## Stored data
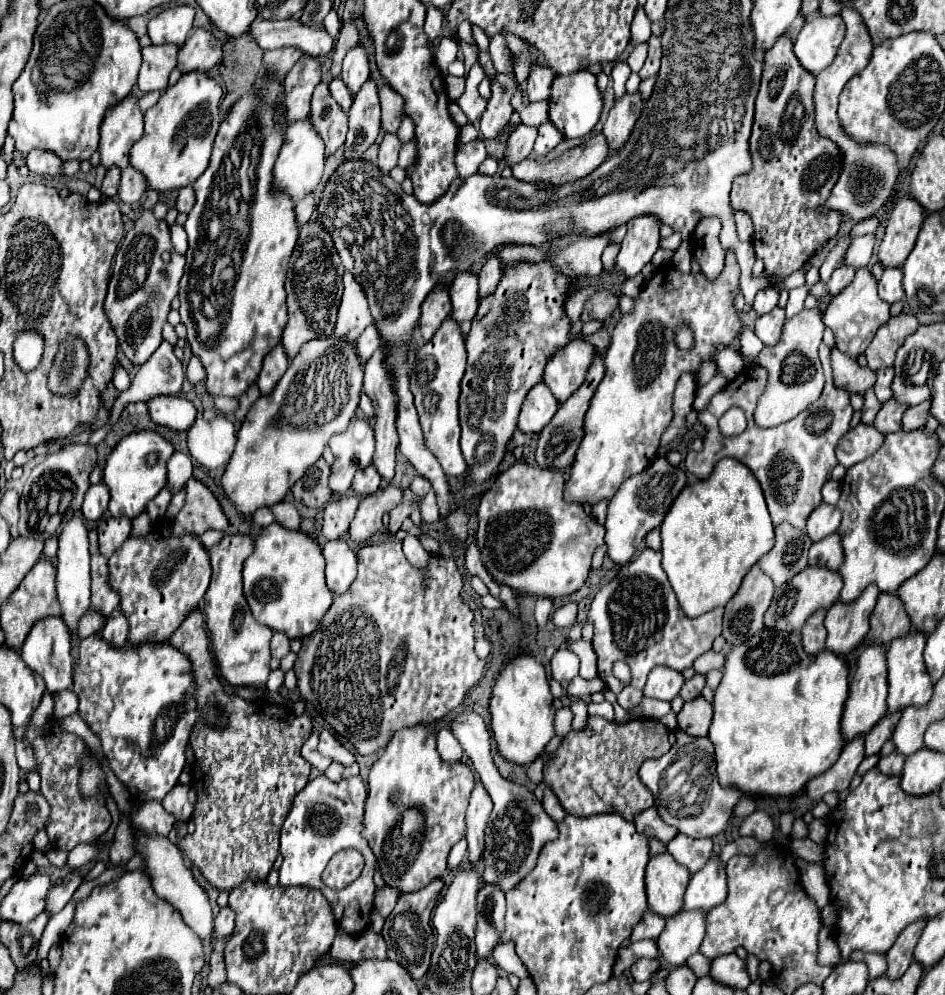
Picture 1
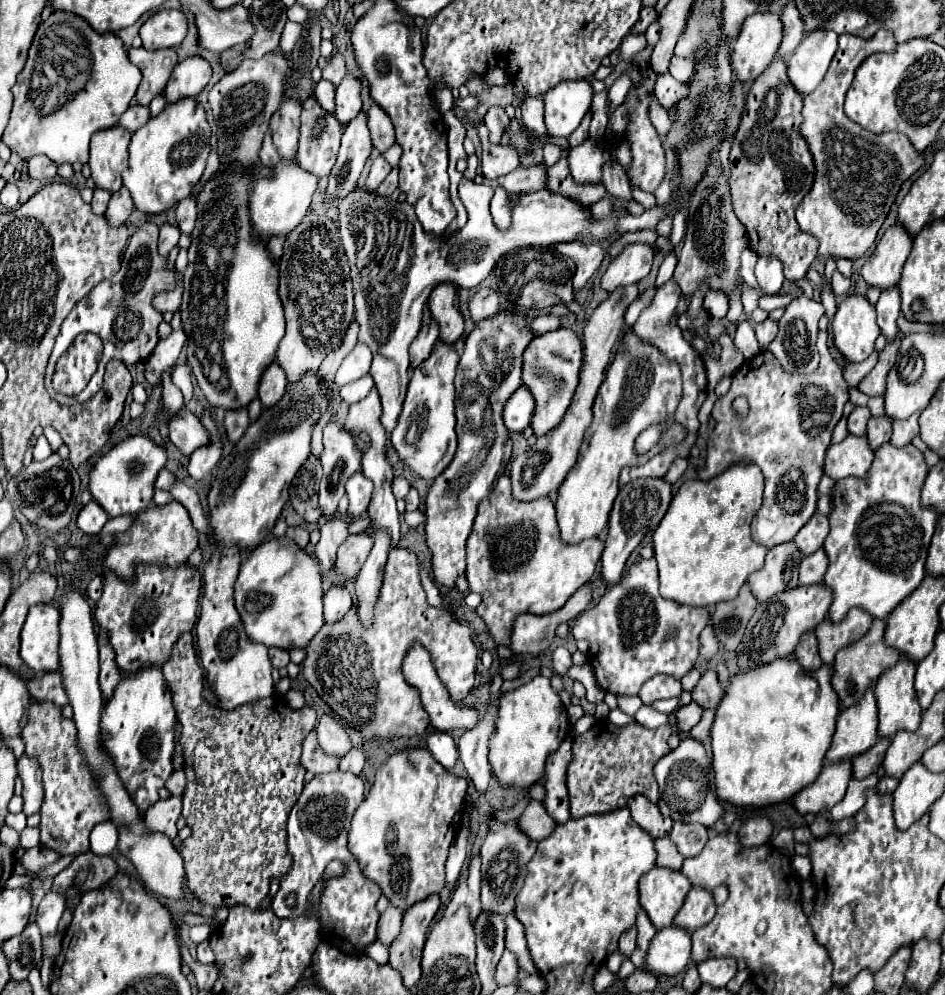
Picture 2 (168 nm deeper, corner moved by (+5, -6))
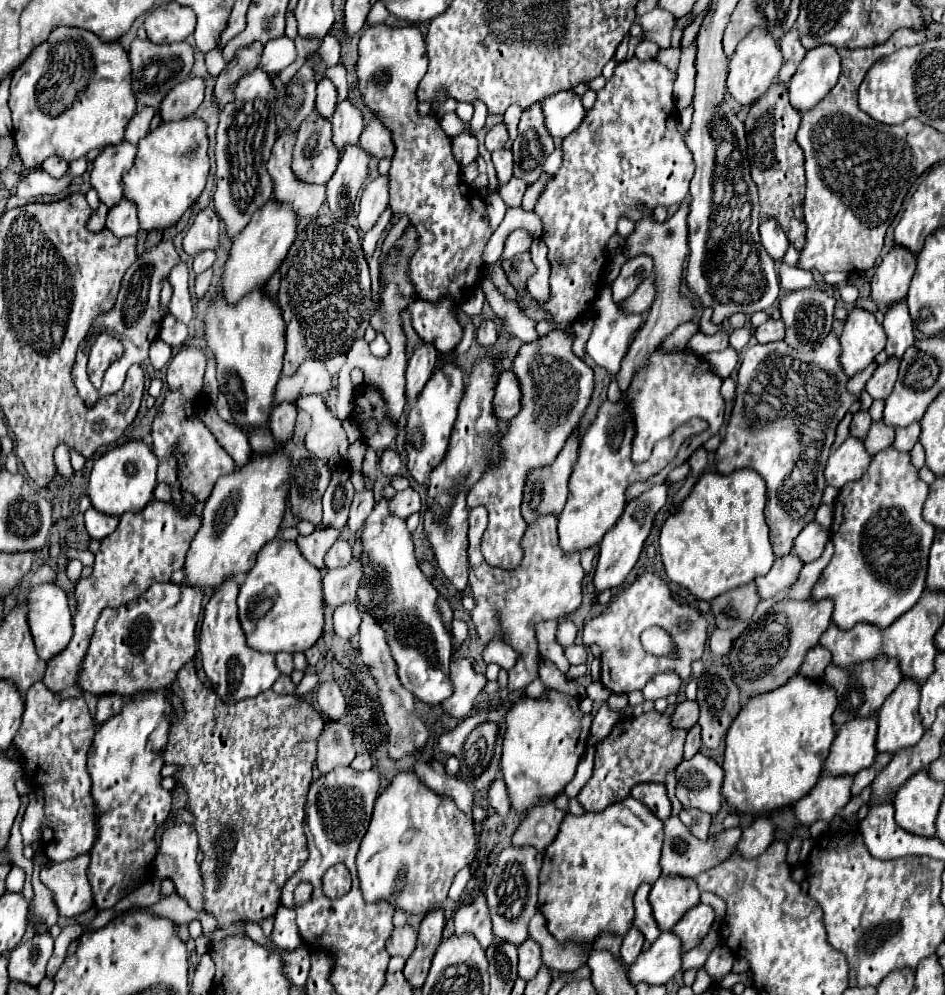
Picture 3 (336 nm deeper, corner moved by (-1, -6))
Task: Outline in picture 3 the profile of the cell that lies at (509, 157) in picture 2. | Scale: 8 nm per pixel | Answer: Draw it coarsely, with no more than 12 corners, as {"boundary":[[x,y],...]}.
{"boundary":[[511,149],[493,151],[493,165],[499,183],[513,175]]}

## Your objective
Looking at the entries above, work out how many lines contain the word "moved", then reply with only that figure.

## Written answer
2